[foms] Chunked/adaptative streaming at Dailymotion

Pierre-Yves KEREMBELLEC pierre-yves.kerembellec at dailymotion.com
Fri Nov 5 02:19:56 PDT 2010


> Well, not really. Akamai is sized to support such load for instance.
If you anticipate 120,000 titles, averaging 1 hour in duration, and encode at 10 bitrates (perhaps 100, 250, 350, 500, 1000, 1350, 1750, 2650, 3600, 4800), then each title
consumes ~7.5GB of space.  The library will consume ~900 peta bytes of storage, across 1,200,000 video files.  If the files are physically chunked at 2 seconds, then you
would have ~2,160,000,000 chunk files.

I think it's about 840TB, not 900PB ;-)

If the system requires mutliplexed A/V streams (ala HTTP Live Streaming), and there is a need for multiple audio bitrates, and you expect a few language tracks per title,
then every video stream will be replicated n times (where n is the number of audio bitrates + the # of alternate audio tracks).  We encode 3 audio bitrates, and I will
assume an avg of 2 alternate audio tracks per title (each alternate track is encoded at all bitrates, but not all streams have alternate tracks).  Thus, for this exercise,
n == 5.  Using physically chunked, muxed streams, the footprint is 4 exabytes across 12,000,000,000 files, 4/5 of which is consists of duplicated video bits.  Efficiently
storing and caching these bits might challenge a CDN. Thus, we prefer unmuxed streams with virtual chunking (range requests)
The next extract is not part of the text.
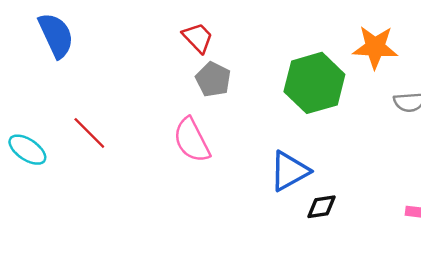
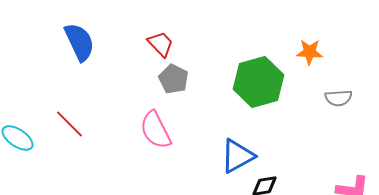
blue semicircle: (56, 35) -> (80, 42), moved
orange star: (375, 47) -> (310, 52), size x0.7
All video streams and audio streams can be muxed and kept in sync in the same MP4 or MKV container (it's the purpose of having multi-tracks-aware containers).
Even different bitrates of audio and video can be stored within the same ISO container.

That said, you're absolutely right: it makes sense to remux/resync at the client side when you have that type of cardinality in combinations. It's just that sometimes you
can't control the client side (Flash, HTML5 video tags as of today, most IPTV STB and connected TV sets (again today), ...), and you need to deliver a pre-muxed valid
fragment.

> My guess is that you're using MPEG2-TS files ...
Our original streaming clients use ASF.  BD-Live and Apple clients use M2TS.  All others are using fragmented ISO.
FYI, our streaming traffic is ~20% of peak US internet traffic, and our content is delivered at the highest bitrate a given client's bandwidth will allow (we currently max out at 4.8mbps).